Even for the top 20 percentile of all households, the purchase possibilities sank from 62 percent to 47 percent, and real estate prices are rising particularly dramatically in metropolitan areas. There, the share of affordable offers for the group of high earners has more than halved. Even in regions adjacent to metropolitan areas, about 46 percent of the advertised properties were no longer affordable for them.
Inflation shrinks the budget of the Germans
The reason for the change was not a price increase, but the reduced amount of money the population had available during inflation. According to IW, Germans had to contend with increases in construction costs, the energy crisis, and the interest rate turnaround last year. Those who had to spend more on electricity or gas had fewer opportunities to save for a house.
Political measures made homeownership even more expensive. “Policymakers are acting procyclically this year by reducing subsidies for new construction and existing homes, so they are exacerbating the cost increases for potential home-owning households,” the study’s authors explain.
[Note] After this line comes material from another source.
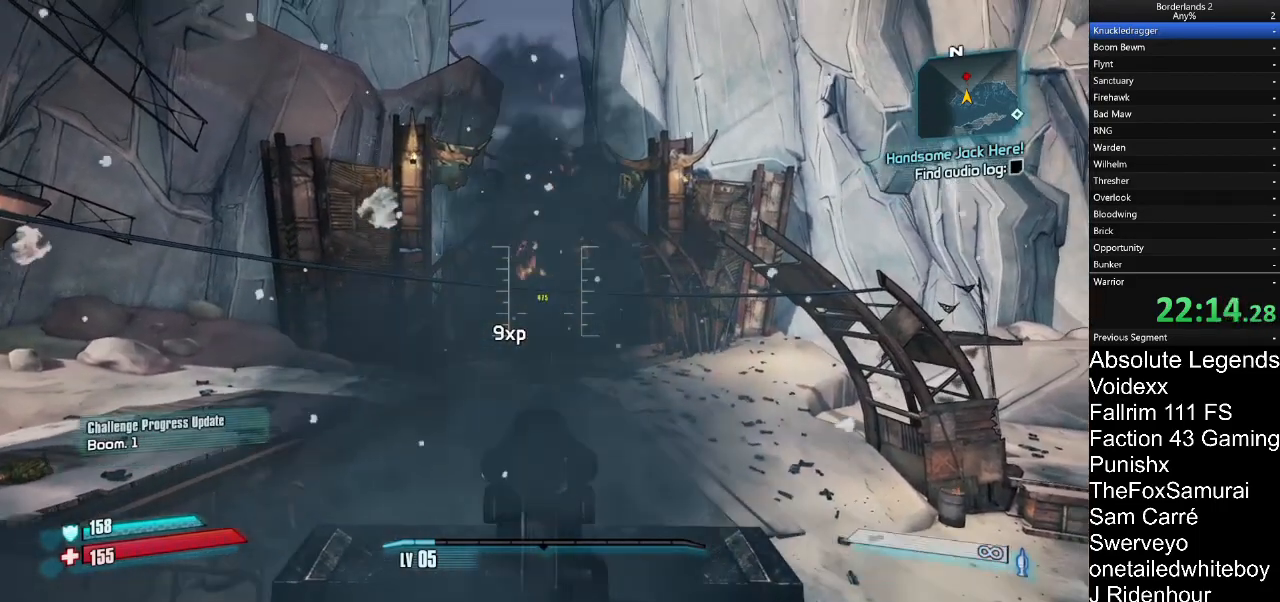
{"keys": [], "mouse": [], "mouse_move": "still", "events": []}
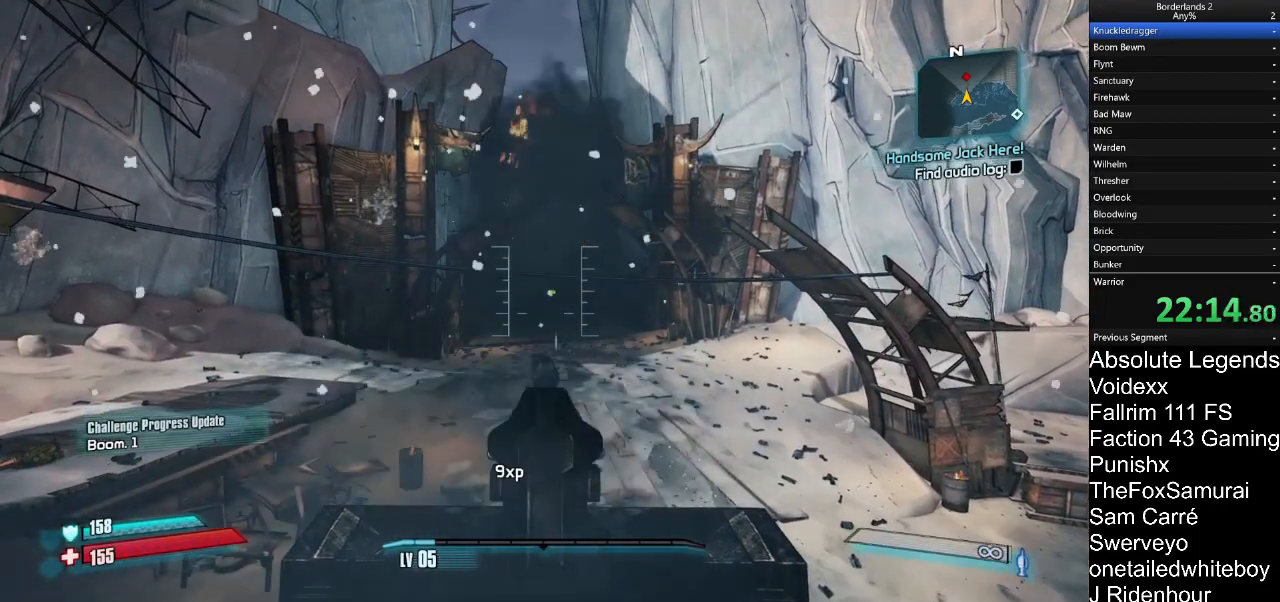
{"keys": ["w"], "mouse": [], "mouse_move": "still", "events": [[417, "w", "down"]]}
Fewer home purchases – fewer vacant rental apartments
Meanwhile, the reluctance to buy owner-occupied properties is also having an impact on the rental housing market. While fewer people were able to fulfill their dream of owning their own home last year, fewer rental apartments became available.
“Housing policy must respond. In the current market phase, it is more important than ever to design active home ownership policies,” say the authors of the IW study. “This includes the introduction of a progressive land transfer tax with property tax allowances for first-time buyers and owner-occupiers, the introduction of subordinated loans, and mortgage insurance,” they added.